A paper that came across my radar just this morning is perhaps one of the first to provide empiric evidence for his arguments about the developmental stage of generativity, which is where we theoretically reach the maturity of middle adulthood (our productive years). Erikson’s theory of generativity is that we find maturity in engaging with purpose, and through the creation of positive impacts that will outlast us.
Generativity is where we do the difficult work of transcending our own existence, and giving back to the world around us. It theoretically has three pillars: maintaining the systems of the world and society, aiding the next generation and creating a tangible legacy that makes the world a better place (in whatever manner that might present itself).
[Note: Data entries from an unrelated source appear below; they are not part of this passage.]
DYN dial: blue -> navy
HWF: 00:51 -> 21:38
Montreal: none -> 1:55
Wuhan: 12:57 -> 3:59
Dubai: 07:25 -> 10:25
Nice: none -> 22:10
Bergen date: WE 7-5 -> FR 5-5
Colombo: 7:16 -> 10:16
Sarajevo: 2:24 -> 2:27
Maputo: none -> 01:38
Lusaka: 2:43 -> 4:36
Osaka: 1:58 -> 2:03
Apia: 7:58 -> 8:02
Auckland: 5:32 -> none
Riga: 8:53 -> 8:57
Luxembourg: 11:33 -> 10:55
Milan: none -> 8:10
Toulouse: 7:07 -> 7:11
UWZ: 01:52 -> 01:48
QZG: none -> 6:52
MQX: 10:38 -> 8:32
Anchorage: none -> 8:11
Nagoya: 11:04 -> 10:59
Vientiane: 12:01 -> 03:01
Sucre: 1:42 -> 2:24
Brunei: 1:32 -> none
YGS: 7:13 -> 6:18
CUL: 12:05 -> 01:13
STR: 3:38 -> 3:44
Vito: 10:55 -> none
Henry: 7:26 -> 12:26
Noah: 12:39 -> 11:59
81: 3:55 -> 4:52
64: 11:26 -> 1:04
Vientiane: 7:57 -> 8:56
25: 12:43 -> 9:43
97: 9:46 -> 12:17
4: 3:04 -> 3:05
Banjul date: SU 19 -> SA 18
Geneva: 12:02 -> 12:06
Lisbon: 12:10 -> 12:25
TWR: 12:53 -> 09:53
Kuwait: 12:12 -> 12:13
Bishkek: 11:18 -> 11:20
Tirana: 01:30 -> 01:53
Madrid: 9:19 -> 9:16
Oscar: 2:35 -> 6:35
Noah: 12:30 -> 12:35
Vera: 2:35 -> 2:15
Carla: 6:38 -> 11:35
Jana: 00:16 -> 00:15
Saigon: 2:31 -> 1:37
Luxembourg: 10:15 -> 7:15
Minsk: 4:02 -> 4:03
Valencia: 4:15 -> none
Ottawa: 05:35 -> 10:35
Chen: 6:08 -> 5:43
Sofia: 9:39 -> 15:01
The consequence of not doing so was stagnation, feeling uninvolved and disconnected from our communities and society as a whole.
Arguably many of the challenges that we are facing today run headlong into the idea of generative growth. The systems of the world are being attacked and undermined. Children are feeling disillusioned, disengaged and lost, and more than a little fearful about what the future holds. It can feel very hard to do anything that makes a difference.
Yet make a difference we must, or at least try. Giving up won’t get us anywhere. Blind optimism is contestably worse. If we want to have a future, we need hope. We need cautious optimism. We absolutely need pragmatism. We need to pay attention to what is going on. And we need to be willing to do something about it.
One of my very favourite quotes (from Garry Shandling, no less) appeared in Esquire’s “The Meaning of Life” column back in 2007; it’s stuck with me since: “Nice guys finish first. If you don’t know that , then you don’t know where the finish line is.” It’s a surprisingly profound point. No matter how bad a situation—or how horrifically someone is abusing their power and position—there is always a second act. Or a third. Or a fourth. Sometimes a fifth.
We need to keep having hope. And we need to keep being pragmatic about it.